Mary W Rowe Thank you so much. So, yeah, there’s the financial risk, but there’s also the risk of new partnerships which are absolutely necessary to do the kind of work that you spoke about, but also are risky in and of themselves. The last question I have, I don’t know that there’s actually a good answer to it. It’s it’s a difficult question. And I think maybe Mary was dropping the offer to go station in Mississauga. And I said, Mary, how do we make policy for the future? How do we make policy for this? Because right now, all the all the policy making that we’re doing is responding to the challenges of now they’re responding to we’ve heard the word crisis so many times. That’s going to give me a stroke. Zita was talking about the ruler and Devi giving her a stroke, all these crises. So but if we think about in your in your own work, in your own landscapes, is there is there a way to make to make policy or to think about policymaking for the future, for the problems that that haven’t quite become crisis yet? How do we do that? How do we think about that in 2 minutes and 32 seconds, less collectively? Anyone want to take a stab at that?
Mary W Rowe … (French answer) … We are talking about what we can be inspiring municipalities. So that would be my answer.
Mary W Rowe Thank you. Anyone else? How do we make policy for the future? Fanny’s the only one who’s going to … Elizabeth, you’re leaning forward.

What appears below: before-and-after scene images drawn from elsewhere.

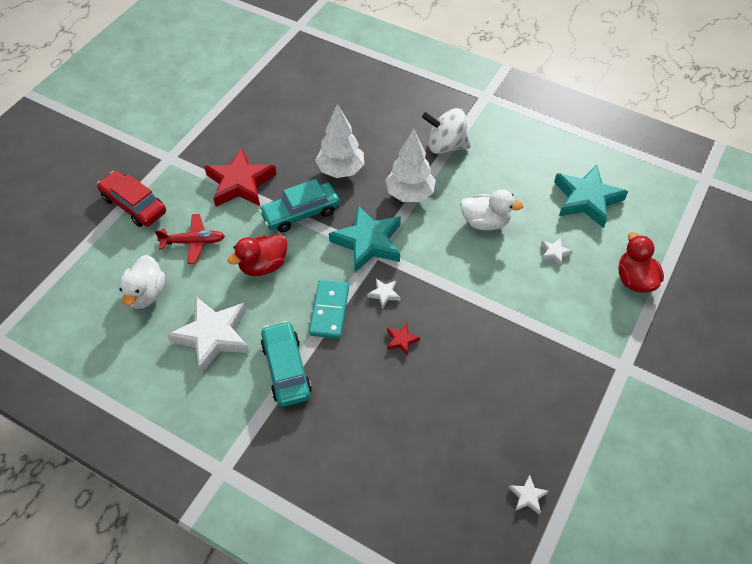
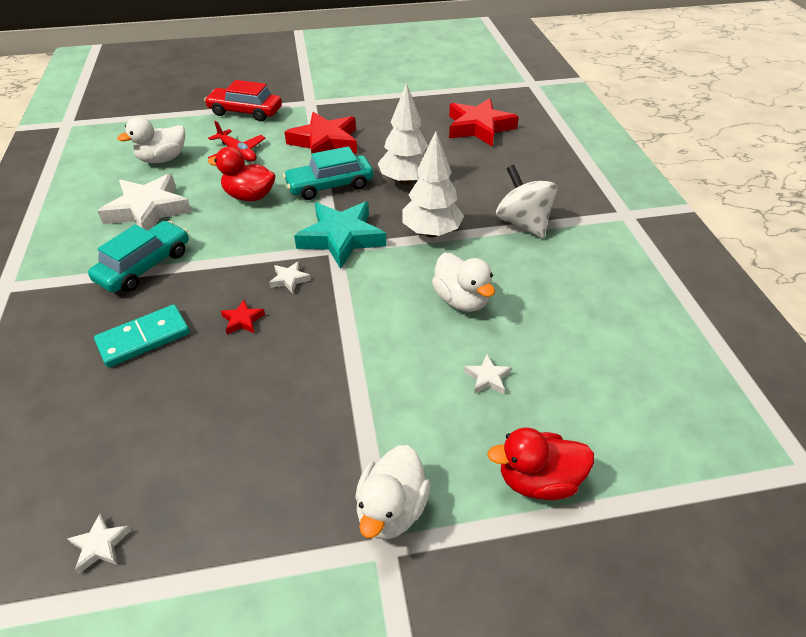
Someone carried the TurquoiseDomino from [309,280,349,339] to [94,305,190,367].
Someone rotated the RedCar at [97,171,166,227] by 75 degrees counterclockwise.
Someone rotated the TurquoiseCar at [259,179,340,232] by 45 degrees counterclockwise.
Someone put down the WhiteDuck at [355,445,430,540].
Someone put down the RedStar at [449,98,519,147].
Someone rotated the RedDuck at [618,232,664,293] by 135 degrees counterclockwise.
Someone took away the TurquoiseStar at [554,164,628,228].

Elizabeth McIsaac Well, I just have to say something before we wrap up. (Sure, go ahead. Last word). Well, the work that we’re doing is about building, I think, guardrails of what future policy can look like. And I think that’s what a human rights based approach does. I think it’s about laying down what can be … What can be negotiated out and what can’t. So I think about, we passed the National Housing Strategy Act, which recognizes housing is as a human right, and therefore we now have legislative tools and legal tools to hold the federal government to account to meet that bar. And so I think the more that we build policy that has guardrails that are values based, you then create the conditions for which the kinds of policies we may need as we go further can be created.
Mary W Rowe Brilliant. That’s that’s a great answer. Anyone else want to weigh in before we we wrap up here? All right. We’re going to leave the last word to Elizabeth. Thank you. Please thank all these wonderful people for sharing their wisdom and experience.